Veranstaltungsreihe Umwelt(Un)Recht

Wichtige Fakten

Veranstaltungsort

Online

Zeit
25.11.2020, 18:30 - 20:00 Uhr
Themenbereiche
Partizipation / Bürgerrechte
Zugeordnete Dateien

Beschreibung

2017 blockierten Aktivist*innen das Braunkohlekraftwerk Weisweiler, was dazu führte, dass das Kraftwerk für mehrere Stunden fast vollständig heruntergefahren werden musste. Durch die Aktion wurden circa 26.000 Tonnen CO2 nicht ausgestoßen.

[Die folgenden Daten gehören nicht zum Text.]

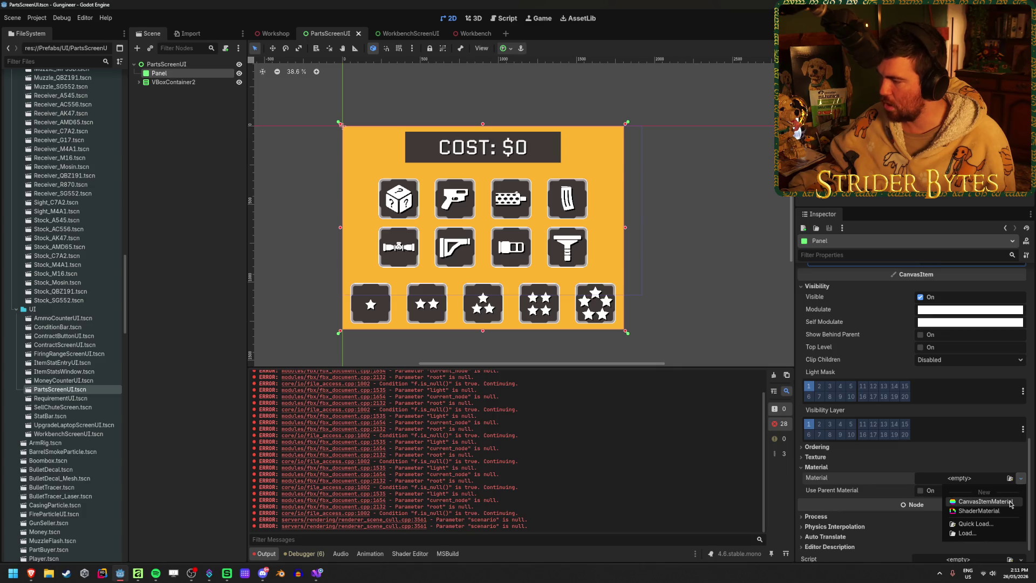
click(984, 502)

Im Nachgang kam es zu einem Strafprozess vor dem Amtsgericht Eschweiler gegen einige der Aktivist*innen. Dabei wurde erstmalig in einem deutschen Prozess versucht mit dem Rechtfertigungsgrund Klimanotstand zu argumentieren. Das Gericht folgte dem nicht und verurteilte die Aktivist*innen in der ersten Instanz, wenn auch nicht hinsichtlich aller angeklagter Delikte. Die Aktivist*innen haben dagegen Berufung eingelegt.

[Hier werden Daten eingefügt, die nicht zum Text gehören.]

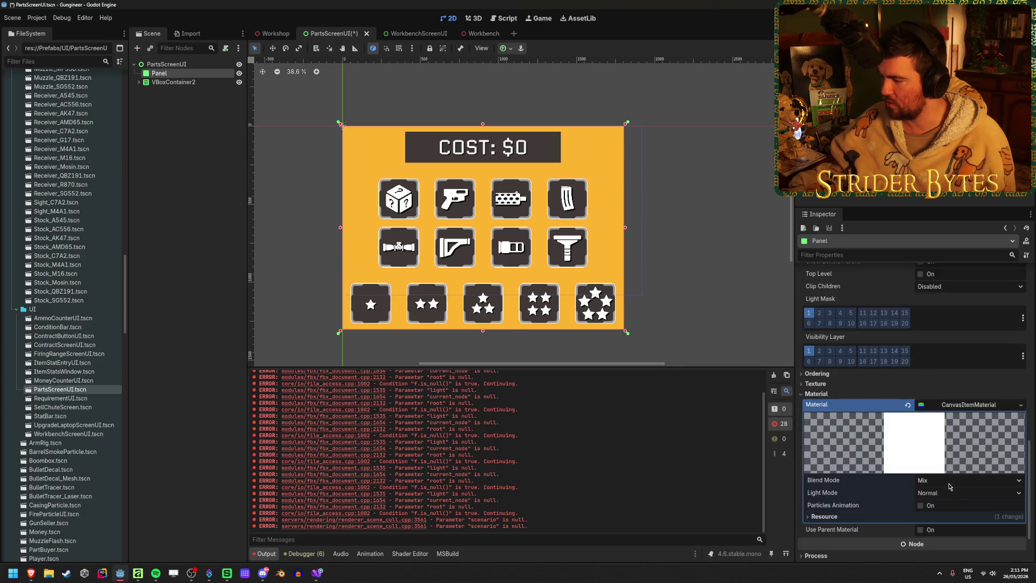
click(938, 479)
click(950, 499)
click(951, 493)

In der Diskussionsveranstaltung soll es um die Frage nach Klimanotstand als Rechtfertigungsgrund für zivilen Ungehorsam im Klima-Aktivismus gehen und darum, ob der Prozess dennoch erfolgreich war. Bisher ist der Klimanotstand als Rechtfertigungsgrund in Deutschland nicht als solcher anerkannt, in der Schweiz hingegen wurde er zuletzt erstmalig von einem Gericht akzeptiert. Auch jenseits davon nehmen Gerichtsprozesse im Zusammenhang mit mangelnden staatlichen Bemühungen um Klimaschutz zu. Diese und weitere spannende Aspekte werden gemeinsam mit den Referent*innen bei dieser Online-Veranstaltung diskutiert.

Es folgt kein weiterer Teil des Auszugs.